The data are arranged in a matrix where the rows are the time series for each spatial entity and the columns (and in turn dimensions in the PCA) are the years (i.e. in the example below, 10 time series each of 7 years). The data are also mean-centered prior to the PCA.
Stanimirovic et al., 2007 come to the same conclusion, but their explanation is a little beyond my grasp of linear algebra.
[Update] – adding data as suggested.
[Update2] – ANSWERED. I found my code was incorrectly using the transpose of the eigenvector matrix when plotting results (excel_walkthrough)(thanks @amoeba). It looks like it's just a coincidence that the transpose-eigenvector/derivative relationship exists for this particular setup. As described mathematically and intuitively in this post, the first eigenvector does indeed relate to the underlying trend and not its derivative.
Best Answer
Let's ignore the mean-centering for a moment. One way to understand the data is to view each time series as being approximately a fixed multiple of an overall "trend," which itself is a time series $x=(x_1, x_2, \ldots, x_p)^\prime$ (with $p=7$ the number of time periods). I will refer to this below as "having a similar trend."
Writing $\phi=(\phi_1, \phi_2, \ldots, \phi_n)^\prime$ for those multiples (with $n=10$ the number of time series), the data matrix is approximately
$$X = \phi x^\prime.$$
The PCA eigenvalues (without mean centering) are the eigenvalues of
$$X^\prime X = (x\phi^\prime)(\phi x^\prime) = x(\phi^\prime \phi)x^\prime = (\phi^\prime \phi) x x^\prime,$$
because $\phi^\prime \phi$ is just a number. By definition, for any eigenvalue $\lambda $ and any corresponding eigenvector $\beta$,
$$\lambda \beta = X^\prime X \beta = (\phi^\prime \phi) x x^\prime \beta = ((\phi^\prime \phi) (x^\prime \beta)) x,\tag{1}$$
where once again the number $x^\prime\beta$ can be commuted with the vector $x$. Let $\lambda$ be the largest eigenvalue, so (unless all time series are identically zero at all times) $\lambda \gt 0$.
Since the right hand side of $(1)$ is a multiple of $x$ and the left hand side is a nonzero multiple of $\beta$, the eigenvector $\beta$ must be a multiple of $x$, too.
In other words, when a set of time series conforms to this ideal (that all are multiples of a common time series), then
There is a unique positive eigenvalue in the PCA.
There is a unique corresponding eigenspace spanned by the common time series $x$.
Colloquially, (2) says "the first eigenvector is proportional to the trend."
"Mean centering" in PCA means that the columns are centered. Since the columns correspond to the observation times of the time series, this amounts to removing the average time trend by separately setting the average of all $n$ time series to zero at each of the $p$ times. Thus, each time series $\phi_i x$ is replaced by a residual $(\phi_i - \bar\phi) x$, where $\bar\phi$ is the mean of the $\phi_i$. But this is the same situation as before, simply replacing the $\phi$ by their deviations from their mean value.
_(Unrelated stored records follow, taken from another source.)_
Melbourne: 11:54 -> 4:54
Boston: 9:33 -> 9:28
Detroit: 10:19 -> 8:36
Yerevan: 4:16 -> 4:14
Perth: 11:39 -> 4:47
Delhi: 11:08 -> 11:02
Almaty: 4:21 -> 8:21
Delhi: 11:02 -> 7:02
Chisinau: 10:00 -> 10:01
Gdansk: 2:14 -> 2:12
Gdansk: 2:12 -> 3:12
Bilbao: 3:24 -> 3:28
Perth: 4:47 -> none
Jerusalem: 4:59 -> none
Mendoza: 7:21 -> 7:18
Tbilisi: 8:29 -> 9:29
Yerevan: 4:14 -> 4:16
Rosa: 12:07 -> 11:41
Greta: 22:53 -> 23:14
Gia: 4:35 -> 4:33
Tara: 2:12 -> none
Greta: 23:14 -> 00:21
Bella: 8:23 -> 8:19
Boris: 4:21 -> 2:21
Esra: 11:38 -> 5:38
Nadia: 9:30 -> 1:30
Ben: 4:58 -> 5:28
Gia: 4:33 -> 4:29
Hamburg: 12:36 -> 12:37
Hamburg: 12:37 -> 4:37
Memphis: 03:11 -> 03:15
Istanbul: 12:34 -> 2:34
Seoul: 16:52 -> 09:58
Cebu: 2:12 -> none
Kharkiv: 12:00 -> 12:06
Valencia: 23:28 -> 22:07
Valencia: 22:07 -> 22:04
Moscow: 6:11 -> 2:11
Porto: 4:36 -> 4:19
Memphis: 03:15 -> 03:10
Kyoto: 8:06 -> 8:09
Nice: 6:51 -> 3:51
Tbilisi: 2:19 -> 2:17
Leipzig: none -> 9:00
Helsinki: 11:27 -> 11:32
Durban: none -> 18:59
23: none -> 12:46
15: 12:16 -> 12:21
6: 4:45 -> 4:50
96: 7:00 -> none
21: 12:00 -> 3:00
Conversely, when there is a unique very large eigenvalue in the PCA, we may retain a single principal component and closely approximate the original data matrix $X$. Thus, this analysis contains a mechanism to check its validity:
This conclusion applies both to PCA on the raw data and PCA on the (column) mean centered data.
Allow me to illustrate. At the end of this post is
Rcode to generate random data according to the model used here and analyze their first PC. The values of $x$ and $\phi$ are qualitatively likely those shown in the question. The code generates two rows of graphics: a "scree plot" showing the sorted eigenvalues and a plot of the data used. Here is one set of results.The raw data appear at the upper right. The scree plot at the upper left confirms the largest eigenvalue dominates all others. Above the data I have plotted the first eigenvector (first principal component) as a thick black line and the overall trend (the means by time) as a dashed red line. They are practically coincident.
The centered data appear at the lower right. You now the "trend" in the data is a trend in variability rather than level. Although the scree plot is far from nice--the largest eigenvalue no longer predominates--nevertheless the first eigenvector does a good job of tracing out this trend.